- What you should do -
Reproduce the data exactly as given, except for any images.

[Supplied material — start]

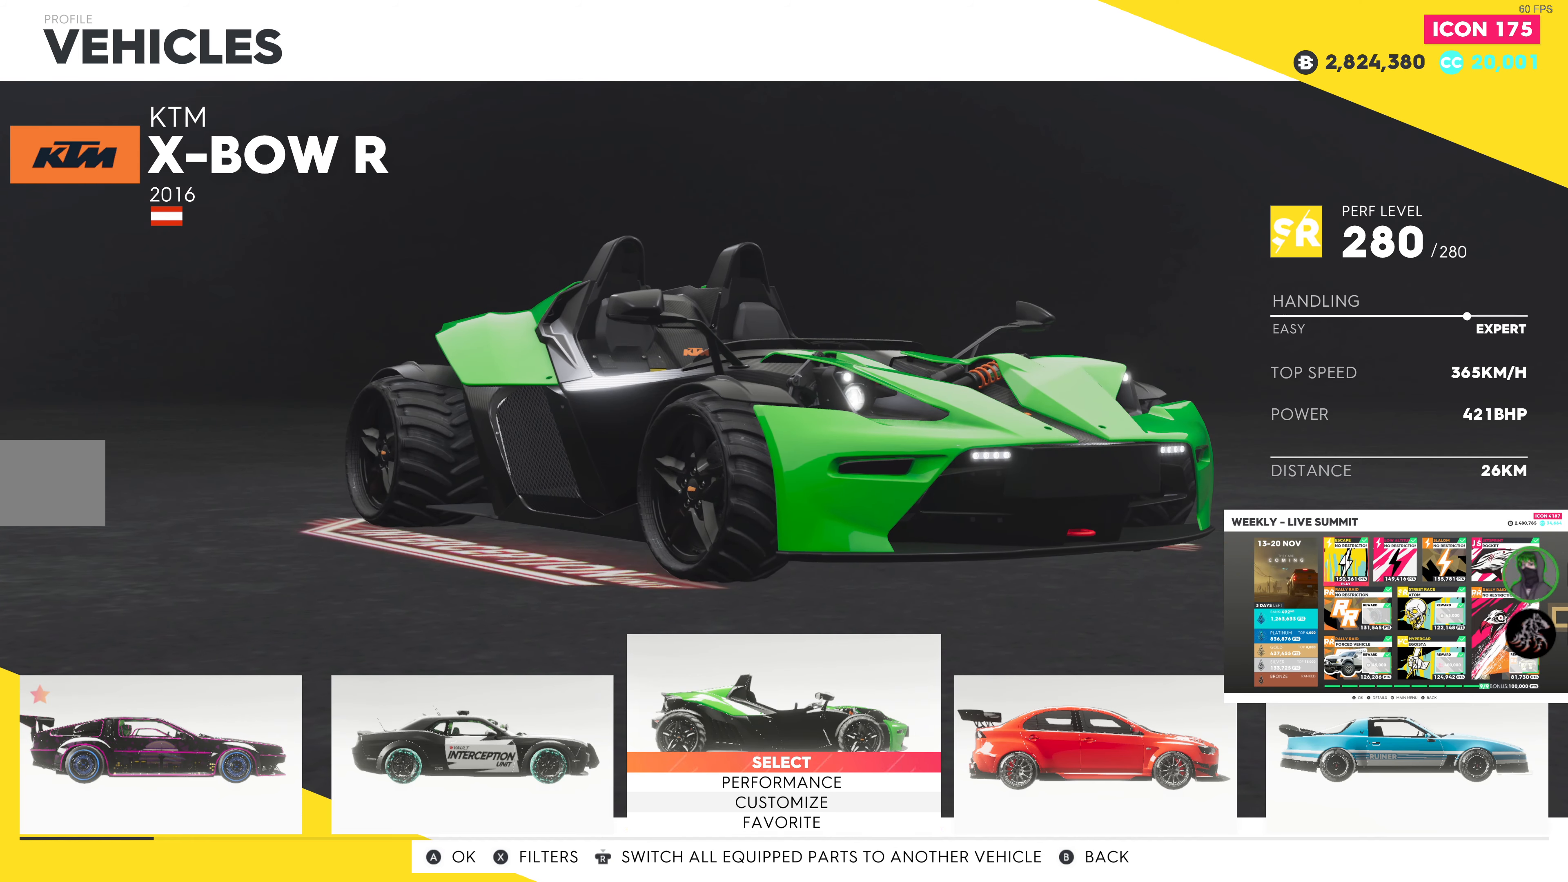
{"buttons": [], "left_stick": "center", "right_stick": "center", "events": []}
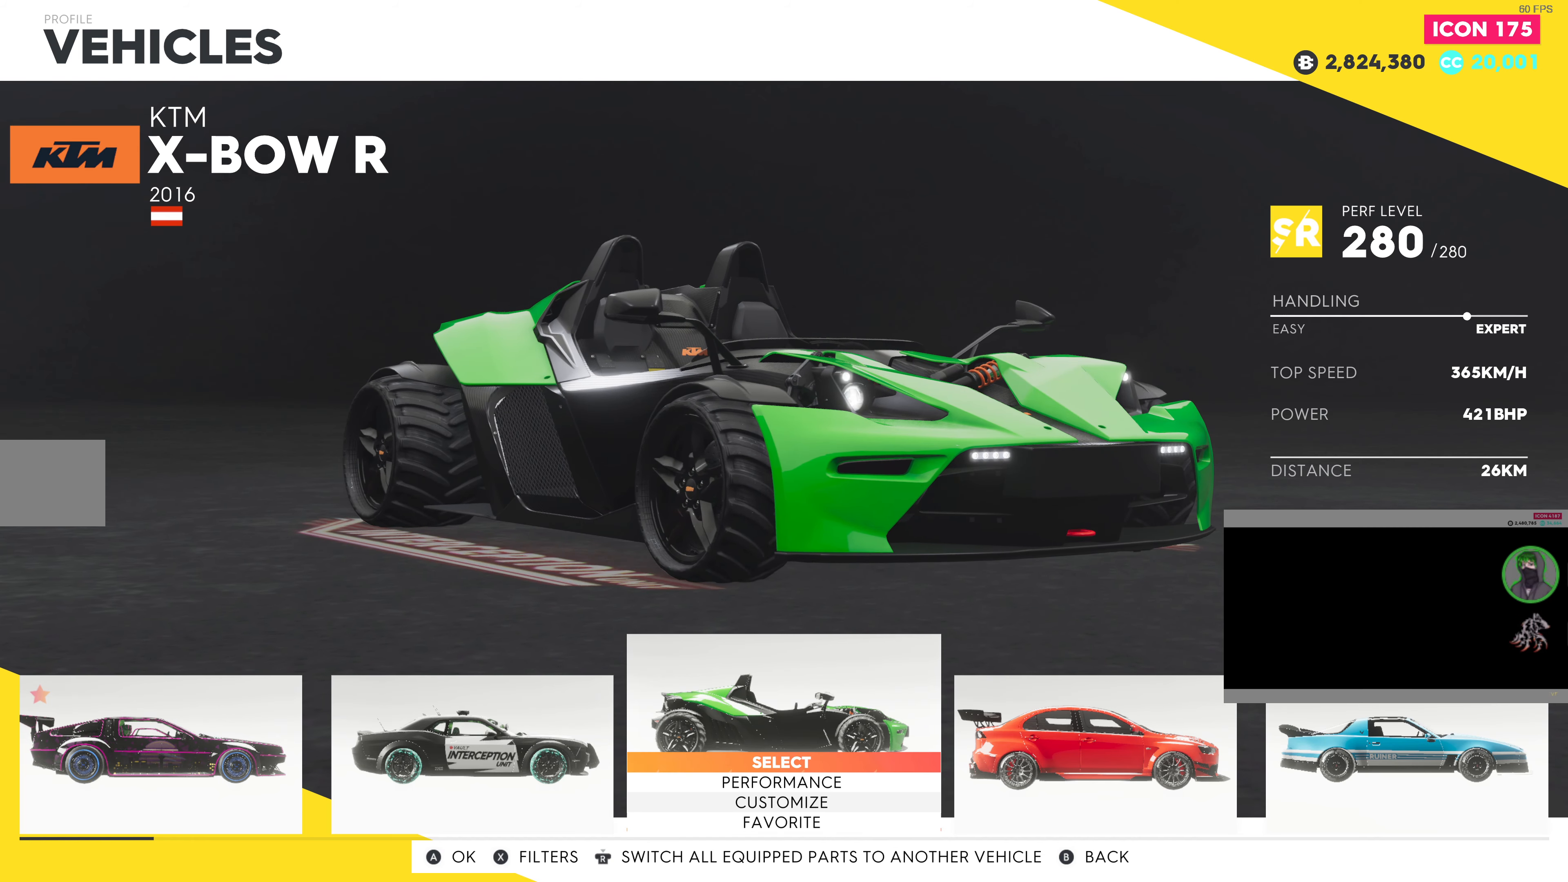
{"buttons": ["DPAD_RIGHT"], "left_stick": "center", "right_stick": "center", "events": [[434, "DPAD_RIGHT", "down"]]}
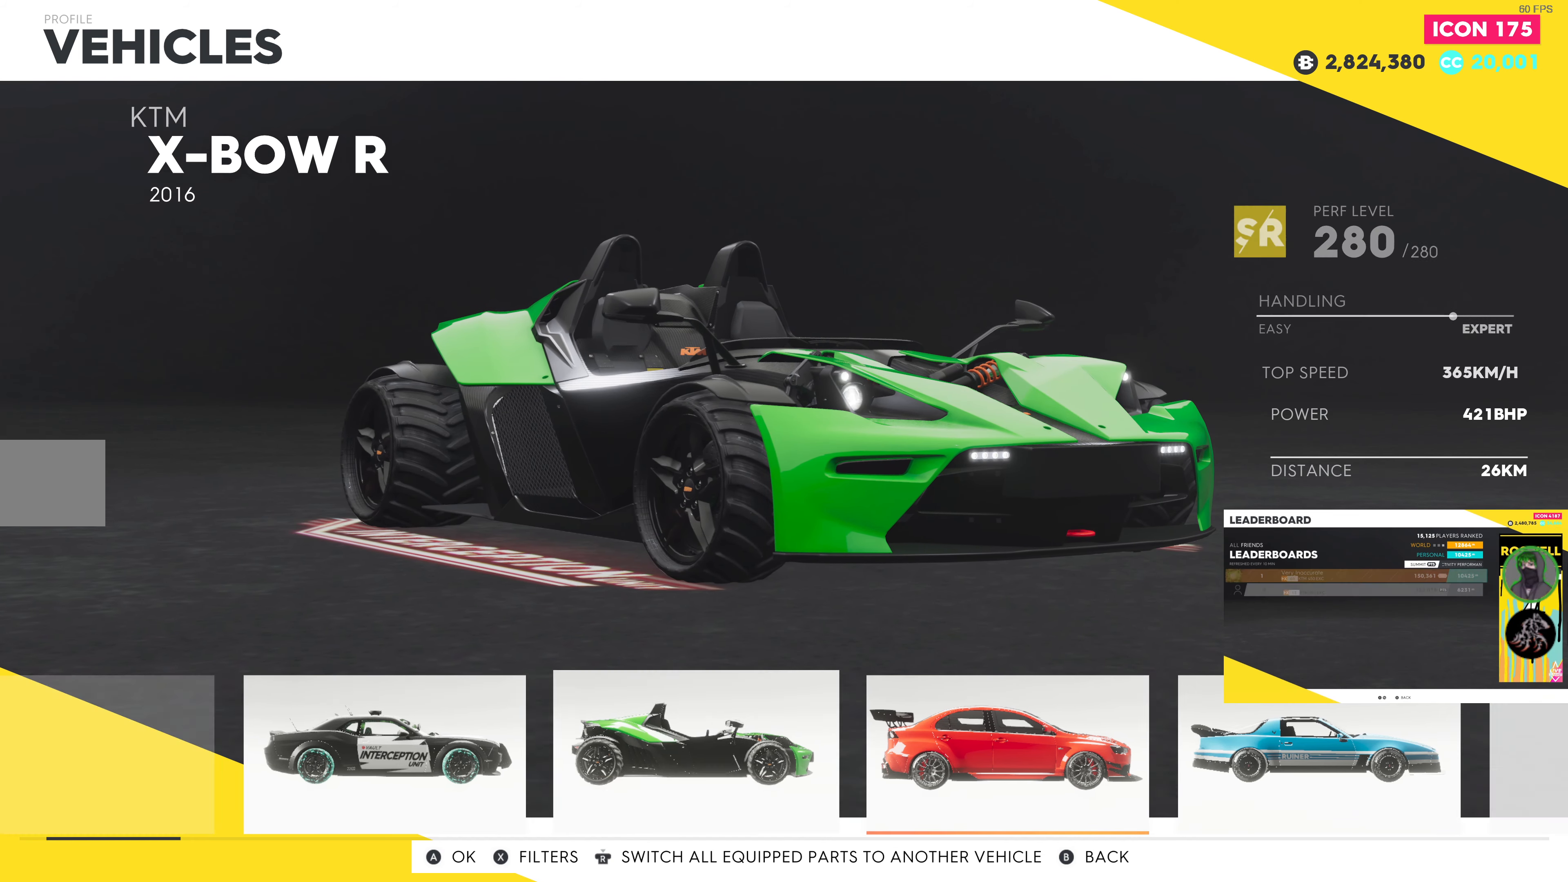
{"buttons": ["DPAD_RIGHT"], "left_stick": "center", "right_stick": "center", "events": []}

[Supplied material — finish]

- Solution for this exercise -
{"buttons": [], "left_stick": "center", "right_stick": "center", "events": []}
{"buttons": ["DPAD_RIGHT"], "left_stick": "center", "right_stick": "center", "events": [[434, "DPAD_RIGHT", "down"]]}
{"buttons": ["DPAD_RIGHT"], "left_stick": "center", "right_stick": "center", "events": []}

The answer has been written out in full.